At early ages, they went through an initiation, much as other religions' followers do. But the initiation of the Prophets was not quite normal. They would remove their eyes and thereafter would wear blindfolds over the empty sockets. Yet even without eyes, these people saw, though their sight was also strange and twisted.
The land surrounding the Lesser and Greater Fists of Heaven, the two volcanoes in northern Zoluren, is called the Blasted Plains, and suitably so. Generations of volcanic eruptions, ash and smoke covering the skies, have ruined the land. This is the area where the Prophets of G'Nar Peth lived. They called it the Master's Garden of Paradise, and saw the Blasted Plains as a beautiful, tropical landscape. Though all the followers of G'Nar Peth are dead, some people in modern times have taken a fancy to the religion and have begun reviving its practices.
The Heralds are beings of great mystery. Not even the greatest scholars truly understand what they are or where they come from, though theories (often quite colorful ones) abound. There are some people who worship the Heralds, though it is most unlikely these followers know anything more about their masters. Who can say? Those who worship the Heralds probably do it out of some sense of fear, perhaps an attraction for the unknown. But I digress. The Heralds are as unique in appearance as Humans, so they cannot be easily described, though they are usually very tall. The Heralds act to diminish magic power, though, again, for reasons unknown.
Some say the Heralds are the creators of the Immortals, some say the Immortals created Heralds to prevent themselves from achieving too much power, some say the Heralds come from another Plane which was destroyed by magic. All theories. In the end, nothing is known of the Heralds save that they possess great power.
A quite modern cult which lasted only a short period of time was known as The Circle. The Circle believed in the existence of a being, or beings, called the Powers. They claimed that these Powers created the Immortals, and all other things. Like other cults, the initiation of Circle members was bloody, and savage. A follower of the Thirteen Immortals was kidnapped, and each member took part in his sacrifice on Immortal holy land.
The Circle was made up of thirteen members, and no more than thirteen. Males were called Morak'thu, and females Morak'tha. The cult ended when it lost its founders.
There are many theories and legends regarding death, and what happens to a person upon death. Oftentimes these legends will vary from place to place, religion to religion. I will only cover a few of these death legends and explanations here.
Returning to the Ocean
The River Elves believe that when they die, they return to the Ocean. It is at death that they hear the Ocean's call once again, and their spirit travels to that place, forbidden to the living. Their spirits become one with the Ocean, and live on in a different existence. Similar to Returning to the Ocean, the Forest Elves believe in Fading, where when an Elf's time to die has come, they simply return to the forests and fade away.

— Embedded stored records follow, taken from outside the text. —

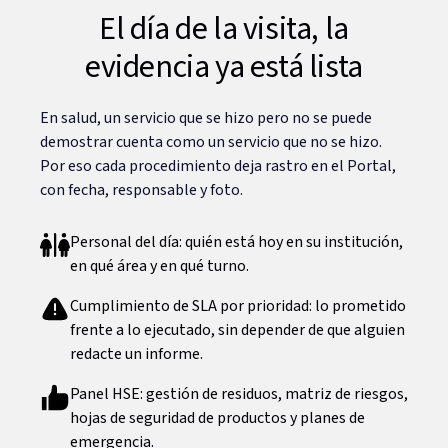
El día de la visita, la
evidencia ya está lista
En salud, un servicio que se hizo pero no se puede
demostrar cuenta como un servicio que no se hizo.
Por eso cada procedimiento deja rastro en el Portal,
con fecha, responsable y foto.
Personal del día: quién está hoy en su institución,
en qué área y en qué turno.
Cumplimiento de SLA por prioridad: lo prometido
frente a lo ejecutado, sin depender de que alguien
redacte un informe.
Panel HSE: gestión de residuos, matriz de riesgos,
hojas de seguridad de productos y planes de
emergencia.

An ancient and widely believed story is that of the Great Peace, Fostramor, a land no mortal has ever entered. The form taken by Fostramor is different for each race, according to the old legends. For example, Halflings believe that the Great Peace is Fostra's Inn, a place of eternal happiness, wine, and song. Elotheans believe that the Great Peace is across the oceans, where the soul attains complete wisdom. What the "Great Peace" actually is depends on what that person wishes it to be, the ideal and perfect existence. But in all the legends, there are common links. To reach Fostramor, the spirit must go through Fostra's Haven. Any living mortal that enters Fostramor, it is said, will become immortal.